— WORK INSTRUCTION —
Copy the lines below with "denim" changed to "bomuld" and nothing else altered. Leave the pictures out.

— DATA —
__________

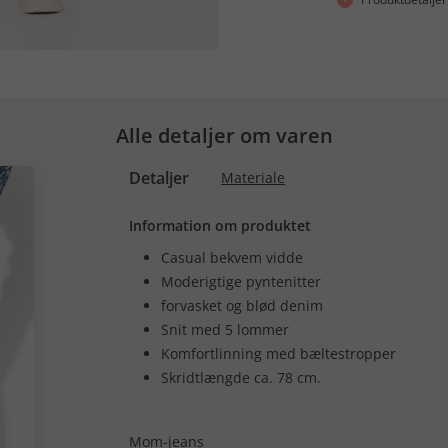
Alle detaljer om varen
Detaljer
Materiale
Information om produktet
Casual bekvem vidde
Moderigtige pyntenitter
forvasket og blød denim
Snit med 5 lommer
Komfortlinning med bæltestropper
Skridtlængde ca. 78 cm.
Mom-jeans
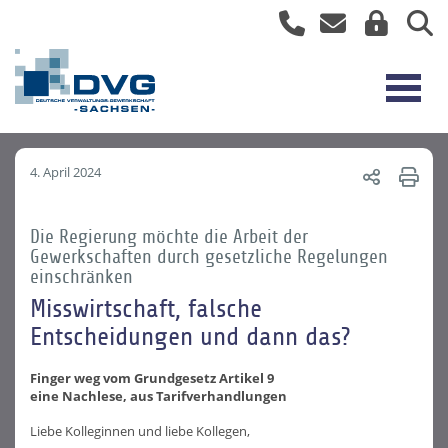
4. April 2024
Die Regierung möchte die Arbeit der
Gewerkschaften durch gesetzliche Regelungen
einschränken
Misswirtschaft, falsche
Entscheidungen und dann das?
Finger weg vom Grundgesetz Artikel 9
eine Nachlese, aus Tarifverhandlungen
Liebe Kolleginnen und liebe Kollegen,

__________

— ANSWER SECTION —
Alle detaljer om varen
Detaljer
Materiale
Information om produktet
Casual bekvem vidde
Moderigtige pyntenitter
forvasket og blød bomuld
Snit med 5 lommer
Komfortlinning med bæltestropper
Skridtlængde ca. 78 cm.
Mom-jeans
4. April 2024
Die Regierung möchte die Arbeit der
Gewerkschaften durch gesetzliche Regelungen
einschränken
Misswirtschaft, falsche
Entscheidungen und dann das?
Finger weg vom Grundgesetz Artikel 9
eine Nachlese, aus Tarifverhandlungen
Liebe Kolleginnen und liebe Kollegen,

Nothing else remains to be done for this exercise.